JOBS:
1. In the sermon excerpt on temptation, what did the hermit spend hours each day straining against?
2. Print everything in the sermon excerpt on temptation from "But we are just" down to "to move it!".

─── EXTRACTED TEXT ───

Unless, like Jesus, we can come to terms with what these temptations are constantly trying to do by pandering to our personal ego-agendas, all our living will come eventually to be compromised and much less than what we are intended to be…

But, as we are given to overcome those temptations as Jesus was empowered in this passage to do, that’s when we can become useful to our God and realize the precious potential that we have all been created to have.

It’s sneaky, insidious. Temptation would be easy to resist if we could see it coming at us in some obviously despicable form – you know, as something (or someone) obviously bad and needing to be rejected. But that’s so very seldom the case, isn’t it? It would be easy if there wasn’t always something that may feel really good mixed up in it! But, it seems, it’s never that simple. If there wasn’t at least some good in whatever was tempting us, it wouldn’t be attractive. It’s the person who’s tempted to cheat on their partner perhaps, who says: ‘but how can it be wrong if it ‘feels’ so good?’ Or it’s the person who’s tempted to cheat on their taxes who says: ‘but how can it be wrong if it leaves me with so much more money – money for myself, or that I can tithe to the church, or give to charities?’ We become masters at self-justification!

In Jesus’ case, we’re told that after all that fasting, he was very seriously hungry, utterly alone, and so probably profoundly vulnerable, probably at a place of deeply doubting himself – both in terms of his identity and purpose. And so, the Evil One’s idea of turning stones into bread to satisfy his immediate need for food must have been seriously tempting, or, the idea of throwing himself off a high point in order to see if God actually still did love and value him and would send angels to protect him, or of him having absolute political power… Each of those must have been pretty winsome, if it wasn’t for that bit about Jesus first needing to turn his back on God by winking at Evil!

Most of our everyday choices are not between what is clearly and totally good or clearly and totally bad but, instead, lie within various complicated shades of grey – and that’s as it should be… We must live within that place of dynamic tension – constantly straining to discern and then live into the best possible good in a world that would so easily distract and undermine us by stretching us in a million different ways. What I think makes anything ‘Evil’ is when we allow ourselves to see anything and everything that is invariably only partially good or bad falsely as an absolute. It seems to me that only God is ABSOLUTE good!

But we are just genius at convincing ourselves otherwise. Things may become clearer as we notice ourselves putting the immediate wants of our own egos first, as if WE and our own immediate and always imperfect wants and needs are what sets the golden standard of good and bad – with no absolute authority greater than just OURSELVES! It’s such a slippery slope, and before we know it, we’ve begun to justify our sub-human living.

And so why does God allow it? I don’t know… But I do remember the children’s story of the hermit who had this enormous boulder outside of his front door. People would mock as they noticed how he would spend hours each day straining against it, apparently trying to move it!

Folks questioned is sanity, telling him how it would always be impossible on his own, that he should hire some form of machine to help him, but he would just ignore them and kept on with his apparently futile efforts. Until one day when there was an accident on the road past his cabin with children trapped beneath this great, overturned, ox cart… It was only the enormous strength of that hermit who saved them by gripping the side and using all his might was able slowly to lift the dead weight of that massive cart to set them free!

─── STORED RECORDS ───

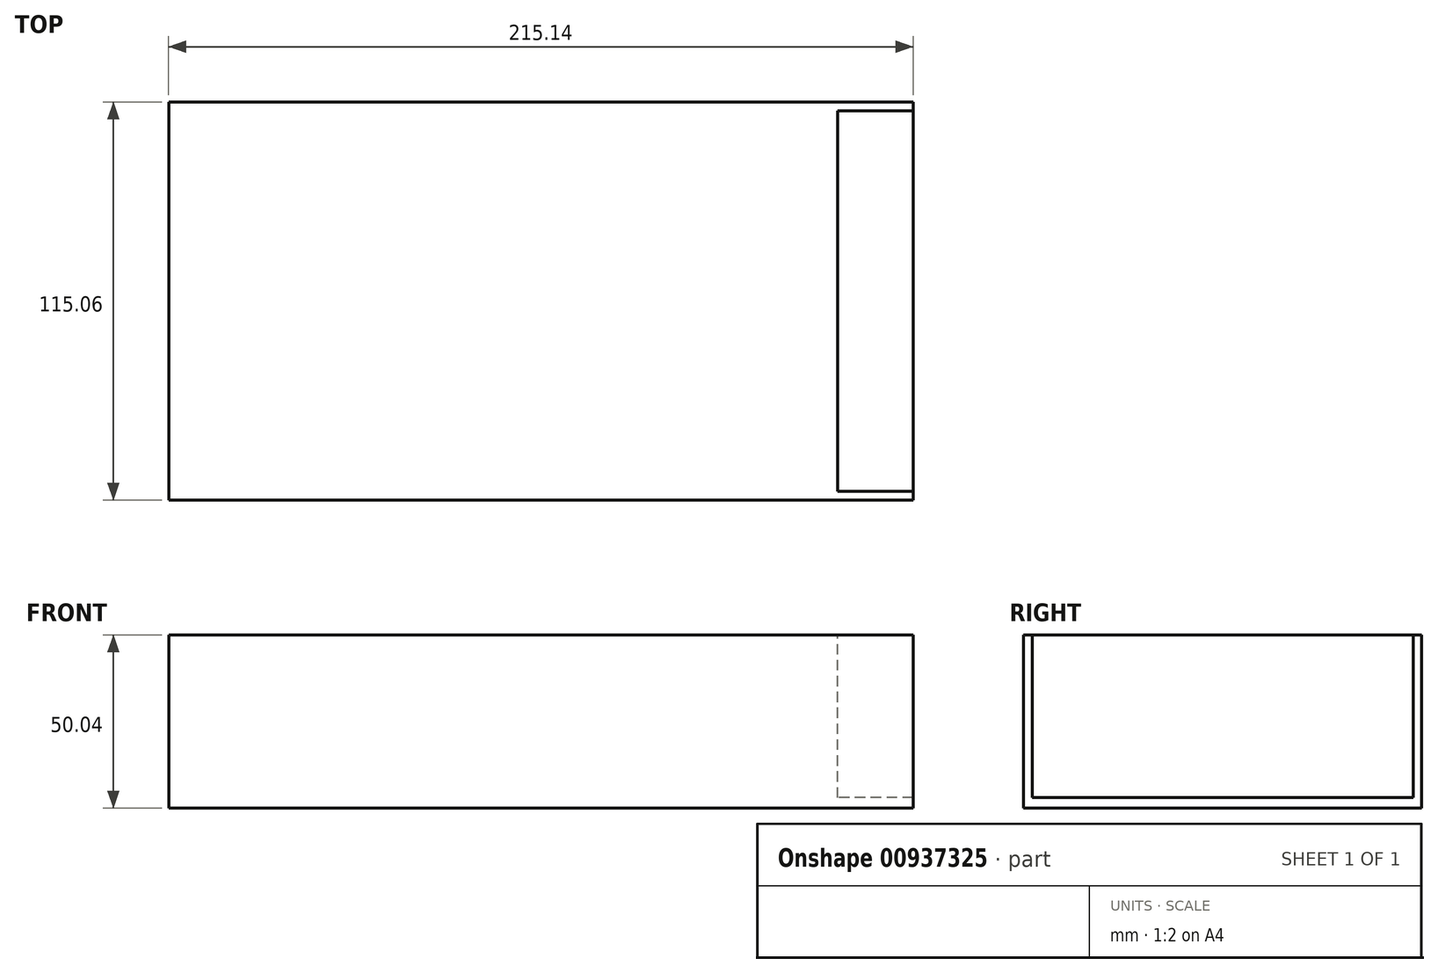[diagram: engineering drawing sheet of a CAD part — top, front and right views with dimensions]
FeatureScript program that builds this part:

───
─── STORED RECORDS ───

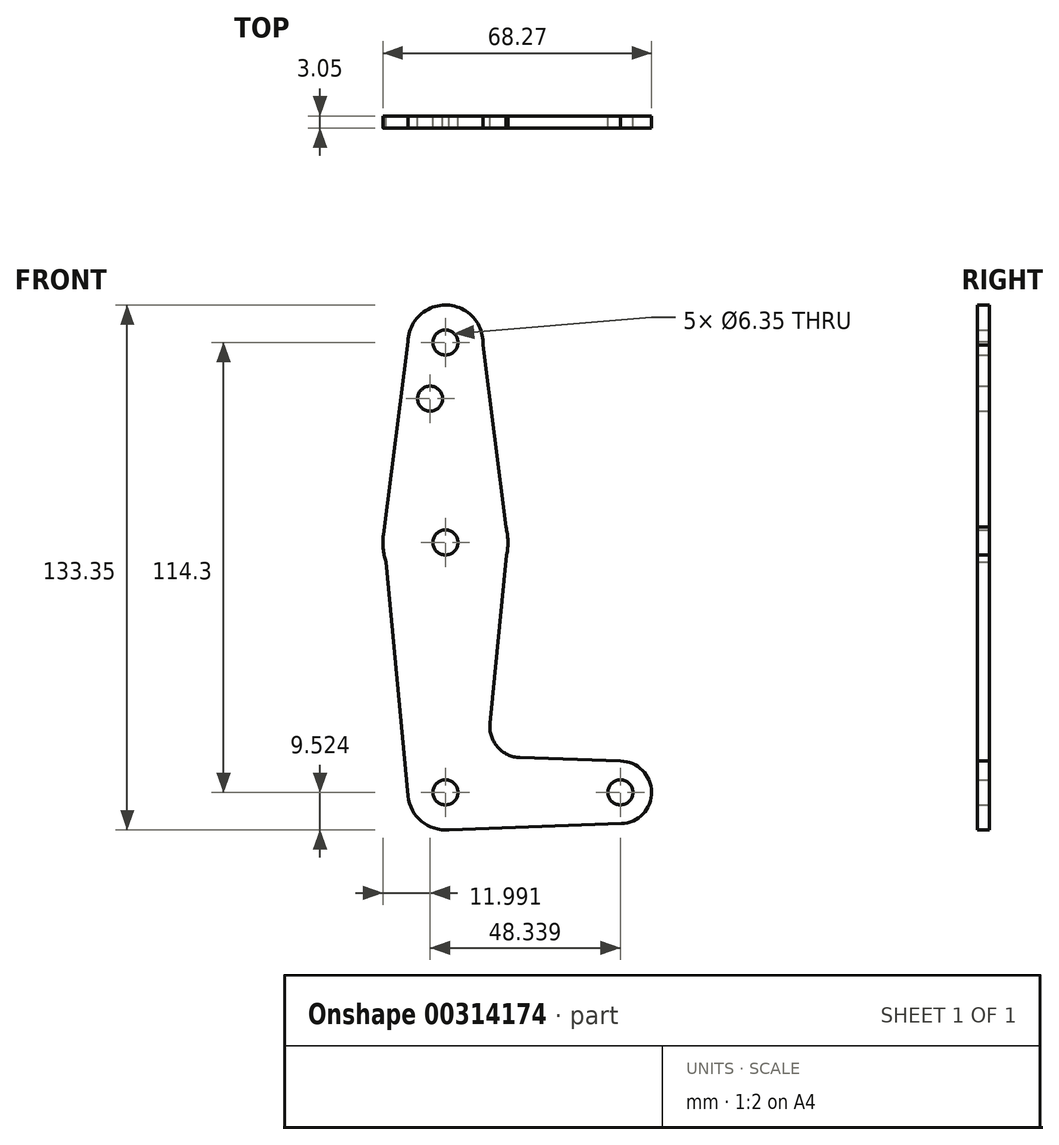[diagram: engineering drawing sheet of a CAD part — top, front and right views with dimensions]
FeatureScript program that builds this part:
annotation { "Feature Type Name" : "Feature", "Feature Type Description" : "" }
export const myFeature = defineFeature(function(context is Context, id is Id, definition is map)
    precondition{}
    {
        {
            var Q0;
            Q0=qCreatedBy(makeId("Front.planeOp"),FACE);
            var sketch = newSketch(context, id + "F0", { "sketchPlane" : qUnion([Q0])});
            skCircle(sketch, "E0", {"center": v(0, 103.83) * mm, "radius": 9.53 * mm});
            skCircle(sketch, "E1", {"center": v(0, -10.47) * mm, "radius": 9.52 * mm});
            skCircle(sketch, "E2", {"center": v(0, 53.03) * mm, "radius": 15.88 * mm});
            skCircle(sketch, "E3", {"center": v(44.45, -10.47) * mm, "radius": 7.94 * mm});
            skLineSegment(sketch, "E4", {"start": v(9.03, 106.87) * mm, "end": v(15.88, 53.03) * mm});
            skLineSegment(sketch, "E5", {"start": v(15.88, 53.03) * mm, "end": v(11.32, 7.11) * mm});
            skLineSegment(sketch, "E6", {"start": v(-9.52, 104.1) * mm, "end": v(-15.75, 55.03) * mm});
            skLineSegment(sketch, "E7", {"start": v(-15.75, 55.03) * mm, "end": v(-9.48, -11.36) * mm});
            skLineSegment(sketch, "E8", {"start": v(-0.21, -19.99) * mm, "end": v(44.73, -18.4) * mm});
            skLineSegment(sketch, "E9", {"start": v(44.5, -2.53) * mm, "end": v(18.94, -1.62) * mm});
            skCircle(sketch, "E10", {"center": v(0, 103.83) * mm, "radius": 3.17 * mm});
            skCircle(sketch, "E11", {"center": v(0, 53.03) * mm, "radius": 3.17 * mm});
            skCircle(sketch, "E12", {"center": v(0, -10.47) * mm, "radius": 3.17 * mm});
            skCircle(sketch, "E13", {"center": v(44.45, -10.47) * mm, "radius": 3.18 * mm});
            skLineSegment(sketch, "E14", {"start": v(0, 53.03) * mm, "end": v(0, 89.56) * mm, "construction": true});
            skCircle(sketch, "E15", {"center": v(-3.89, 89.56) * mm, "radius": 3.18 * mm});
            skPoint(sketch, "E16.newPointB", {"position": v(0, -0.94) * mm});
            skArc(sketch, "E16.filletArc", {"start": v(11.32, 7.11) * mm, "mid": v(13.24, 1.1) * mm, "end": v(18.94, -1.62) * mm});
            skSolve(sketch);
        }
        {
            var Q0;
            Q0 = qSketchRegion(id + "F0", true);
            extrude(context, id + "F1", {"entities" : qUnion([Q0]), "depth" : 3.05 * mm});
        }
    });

───

ANSWERS GIVEN:
1. An enormous boulder outside his front door.

2.
But we are just genius at convincing ourselves otherwise. Things may become clearer as we notice ourselves putting the immediate wants of our own egos first, as if WE and our own immediate and always imperfect wants and needs are what sets the golden standard of good and bad – with no absolute authority greater than just OURSELVES! It’s such a slippery slope, and before we know it, we’ve begun to justify our sub-human living.

And so why does God allow it? I don’t know… But I do remember the children’s story of the hermit who had this enormous boulder outside of his front door. People would mock as they noticed how he would spend hours each day straining against it, apparently trying to move it!